Would it be useful to have a trait Communicate in std::io?
I am currently working on a protocol, that is transaction-based thread.
Maybe it would be helpful for transaction-based I/O where it is not feasible to implement Read and Write separately to have a standard library trait that covers such "atomic" I/O transactions.
We could even blanket implement it for implementors of Read and Write if that makes sense:
use std::io::Read;
use std::io::Write;
pub trait Communicate {
fn communicate(&mut self, request: &[u8]) -> std::io::Result<impl AsRef<[u8]>>;
}
impl<T> Communicate for T
where
T: Read + Write,
{
fn communicate(&mut self, request: &[u8]) -> std::io::Result<impl AsRef<[u8]>> {
self.write_all(request)?;
self.flush()?;
let mut buffer = Vec::new();
self.read_to_end(&mut buffer)?;
Ok(buffer)
}
}
I'm not convinced that Communicate as presented is a useful abstraction; it combines sending a request with receiving a response (which means it's not useful if your protocol has unsolicited "responses", and it makes things awkward to implement if your protocol supports tagged queueing), and it works at the level of a block of bytes, instead of a protocol item.

■ **TASKS AND EXERCISES**
**a.** In the discussion of the proposed Communicate trait, which two traits must a type implement to receive the blanket implementation?
**b.** Explain why the reply in the Communicate trait discussion doubts that the trait is a useful abstraction.
**c.** Continue the discussion of the proposed Communicate trait from the last sentence shown.

Stored items:
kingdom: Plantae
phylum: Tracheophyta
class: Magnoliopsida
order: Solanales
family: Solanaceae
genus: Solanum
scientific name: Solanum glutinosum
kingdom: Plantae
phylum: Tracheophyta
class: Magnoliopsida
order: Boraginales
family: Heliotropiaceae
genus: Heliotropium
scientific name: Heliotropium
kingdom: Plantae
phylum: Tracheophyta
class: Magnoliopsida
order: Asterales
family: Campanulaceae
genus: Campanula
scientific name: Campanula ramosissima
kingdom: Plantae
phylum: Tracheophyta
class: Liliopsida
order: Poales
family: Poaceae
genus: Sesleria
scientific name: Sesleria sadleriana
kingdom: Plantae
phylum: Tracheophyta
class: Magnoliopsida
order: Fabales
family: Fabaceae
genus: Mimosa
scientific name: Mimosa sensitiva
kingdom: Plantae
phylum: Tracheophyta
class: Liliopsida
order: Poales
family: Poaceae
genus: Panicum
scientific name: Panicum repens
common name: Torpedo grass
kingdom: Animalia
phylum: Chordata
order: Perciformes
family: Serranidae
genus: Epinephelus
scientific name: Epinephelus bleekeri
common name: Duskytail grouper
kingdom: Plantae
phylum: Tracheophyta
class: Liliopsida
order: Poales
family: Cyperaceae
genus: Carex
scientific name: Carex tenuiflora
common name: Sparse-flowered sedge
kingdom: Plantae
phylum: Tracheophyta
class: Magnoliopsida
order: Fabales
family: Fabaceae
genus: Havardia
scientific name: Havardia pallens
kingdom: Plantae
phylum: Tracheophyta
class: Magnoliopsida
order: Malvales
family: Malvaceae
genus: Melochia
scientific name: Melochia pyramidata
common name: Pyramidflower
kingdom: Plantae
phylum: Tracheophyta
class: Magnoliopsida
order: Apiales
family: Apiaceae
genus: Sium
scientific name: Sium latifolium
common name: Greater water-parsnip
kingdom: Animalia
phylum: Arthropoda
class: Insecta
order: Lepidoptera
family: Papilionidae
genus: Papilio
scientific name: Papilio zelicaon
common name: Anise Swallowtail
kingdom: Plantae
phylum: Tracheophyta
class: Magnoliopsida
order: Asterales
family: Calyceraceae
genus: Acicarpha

■ **ANSWERS BELOW**
**a.** Read and Write.

**b.** The trait combines sending a request with receiving a response. That makes it useless for protocols with unsolicited "responses" and awkward to implement for protocols that support tagged queueing. It also works on a block of bytes rather than on a protocol item.

**c.**
When I think about the cases I could use such a thing for, I find that I have at least three axes I could abstract over:
Pairing up of requests with their associated replies. This should handle both the simple case of "send a request, next incoming packet is the reply", and the more complicated case of "send a tagged request, reply comes in with the appropriate tag", as well as unsolicited data (an incoming packet not associated with any request).
The ability to convert between streams or blocks of bytes, and higher level items; this is basically tokio_util::codec, which uses separate Decoder and Encoder traits to convert between items and bytes.
Working in packets (possibly atomically, possibly not). A PacketWrite and PacketRead pair of traits that guarantee to maintain block boundaries, or fail, could have their uses, as could an AtomicWrite trait that guarantees that certain sizes of Write or PacketWrite are all-or-nothing (which would need to be tied into OS-level support for things like - for example - atomic writes to NVMe storage).
Which of these axes are you trying to work across?
The protocol itself is third-party and I implemented a tranceiver that runs in a separate thread and does the I/O on the serial port including the handling of so-called callbacks (i.e. unsolicited responses) 1.
The host with the communicate() interface is responsible for handling "atomic" send-and-reply transactions for which I (think I) need that interface and communicates with the transceiver via channels.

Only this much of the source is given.